Foy B D, Magalhaes T, Injera W E, Sutherland I, Devenport M, Thanawastien A, Ripley D, Cárdenas-Freytag L, Beier J C
Department of Tropical Medicine, Tulane University, New Orleans, Louisiana, USA.
Infect Immun. 2003 Apr;71(4):2032-40. doi: 10.1128/IAI.71.4.2032-2040.2003.
Vaccines that induce mosquito-killing (mosquitocidal) activity could substantially reduce the transmission of certain mosquito-borne diseases, especially vaccines against African malaria vectors, such as the mosquito Anopheles gambiae. To generate and characterize antimosquito immunity we immunized groups of mice with two individual A. gambiae midgut cDNAs, Ag-Aper1 (a secreted peritrophic matrix protein) and AgMuc1 (a midgut-bound mucin), and an A. gambiae midgut cDNA library from blood-fed mosquitoes. We observed significantly increased mortality among mosquitoes that fed on either the AgMuc1- or the cDNA library-immunized mice compared to that of controls, but no differences were observed among those fed on Ag-Aper1-immunized mice. Analysis of the humoral and cellular immune responses from mice showed that the induced mosquitocidal effect was associated with immune profiles characterized by elevated tumor necrosis factor alpha and gamma interferon cytokine levels and very low antibody titers. Furthermore, an additional immunization of cDNA library-immunized mice with midgut protein shifted immunity toward a Th2-type immune response, characterized by elevated antibody titers and high interleukin-5 and interleukin-10 cytokine levels; importantly, mosquitoes feeding on these mice exhibited no undue mortality. Finally, when immune sera was ingested by mosquitoes through a membrane feeder, no effect on mosquito mortality was observed, indicating that serum factors alone were not responsible for the mosquitocidal effect. Our results demonstrate that mosquitocidal immunity in mice can be consistently generated by midgut cDNA immunization and suggest this cDNA-induced mosquitocidal immunity is cell mediated.

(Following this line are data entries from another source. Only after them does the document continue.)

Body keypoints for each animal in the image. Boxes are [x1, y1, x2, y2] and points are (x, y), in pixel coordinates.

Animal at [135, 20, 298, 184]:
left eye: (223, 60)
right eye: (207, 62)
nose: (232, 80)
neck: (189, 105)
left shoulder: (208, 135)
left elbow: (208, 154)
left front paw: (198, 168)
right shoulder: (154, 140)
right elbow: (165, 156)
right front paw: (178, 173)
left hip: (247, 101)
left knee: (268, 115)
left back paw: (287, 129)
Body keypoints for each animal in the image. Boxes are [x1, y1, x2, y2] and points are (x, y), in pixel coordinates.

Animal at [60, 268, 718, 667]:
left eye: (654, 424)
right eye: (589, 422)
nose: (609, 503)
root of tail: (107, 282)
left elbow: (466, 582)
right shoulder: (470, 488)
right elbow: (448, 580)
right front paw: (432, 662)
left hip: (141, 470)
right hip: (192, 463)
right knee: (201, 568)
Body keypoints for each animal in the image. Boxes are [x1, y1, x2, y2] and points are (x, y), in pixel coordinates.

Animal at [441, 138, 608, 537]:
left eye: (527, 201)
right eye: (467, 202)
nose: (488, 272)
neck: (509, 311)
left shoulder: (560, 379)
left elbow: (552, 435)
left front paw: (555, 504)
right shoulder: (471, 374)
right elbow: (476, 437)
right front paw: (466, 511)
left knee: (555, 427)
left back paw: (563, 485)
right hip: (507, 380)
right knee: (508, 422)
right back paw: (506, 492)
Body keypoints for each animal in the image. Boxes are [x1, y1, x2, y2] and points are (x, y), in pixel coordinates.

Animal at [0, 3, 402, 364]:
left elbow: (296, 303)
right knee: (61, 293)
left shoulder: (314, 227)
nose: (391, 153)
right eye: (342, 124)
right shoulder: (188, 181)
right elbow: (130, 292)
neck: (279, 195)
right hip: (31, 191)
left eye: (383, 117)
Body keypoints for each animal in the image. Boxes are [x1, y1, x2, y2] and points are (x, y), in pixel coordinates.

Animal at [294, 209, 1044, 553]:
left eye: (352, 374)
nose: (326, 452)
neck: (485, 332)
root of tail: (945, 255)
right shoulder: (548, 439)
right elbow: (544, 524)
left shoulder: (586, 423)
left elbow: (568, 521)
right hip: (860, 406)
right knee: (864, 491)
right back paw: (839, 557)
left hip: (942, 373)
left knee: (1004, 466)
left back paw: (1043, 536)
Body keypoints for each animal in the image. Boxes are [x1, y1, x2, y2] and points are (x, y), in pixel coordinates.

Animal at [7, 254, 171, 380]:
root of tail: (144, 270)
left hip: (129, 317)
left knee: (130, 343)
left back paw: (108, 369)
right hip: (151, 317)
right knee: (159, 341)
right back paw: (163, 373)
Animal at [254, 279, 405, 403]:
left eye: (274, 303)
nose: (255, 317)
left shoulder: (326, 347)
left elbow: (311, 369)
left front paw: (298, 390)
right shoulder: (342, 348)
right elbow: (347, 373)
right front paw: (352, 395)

诱导杀蚊活性的疫苗可以大幅减少某些蚊媒疾病的传播,特别是针对非洲疟疾传播媒介的疫苗,比如冈比亚按蚊。为了产生并表征抗蚊免疫力,我们用两种冈比亚按蚊中肠cDNA(Ag-Aper1,一种分泌型围食膜蛋白;AgMuc1,一种中肠结合黏蛋白)以及来自吸食血液的蚊子的冈比亚按蚊中肠cDNA文库对几组小鼠进行免疫。我们观察到,与对照组相比,取食AgMuc1免疫小鼠或cDNA文库免疫小鼠血液的蚊子死亡率显著增加,但取食Ag-Aper1免疫小鼠血液的蚊子死亡率无差异。对小鼠体液免疫和细胞免疫反应的分析表明,诱导产生的杀蚊效应与以肿瘤坏死因子α和γ干扰素细胞因子水平升高以及抗体滴度极低为特征的免疫谱相关。此外,用中肠蛋白对cDNA文库免疫小鼠进行再次免疫会使免疫转向Th2型免疫反应,其特征为抗体滴度升高以及白细胞介素-5和白细胞介素-10细胞因子水平升高;重要的是,取食这些小鼠血液的蚊子没有出现异常死亡。最后,当通过膜饲器让蚊子摄取免疫血清时,未观察到对蚊子死亡率有影响,这表明仅血清因子并不负责杀蚊效应。我们的结果表明,通过中肠cDNA免疫可以在小鼠中持续产生杀蚊免疫力,并表明这种cDNA诱导的杀蚊免疫力是细胞介导的。